**THE TASK:**
From the first line to the last, restate the records word for word, skipping the pictures.

Saved entries

####################

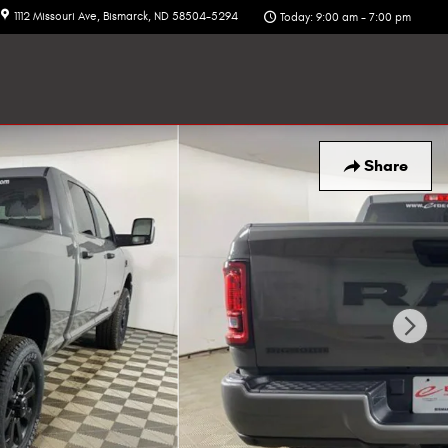
1112 Missouri Ave
Bismarck
,
ND
58504-5294
Today: 9:00 am - 7:00 pm
Share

####################

**YOUR RESPONSE:**
1112 Missouri Ave
Bismarck
,
ND
58504-5294
Today: 9:00 am - 7:00 pm
Share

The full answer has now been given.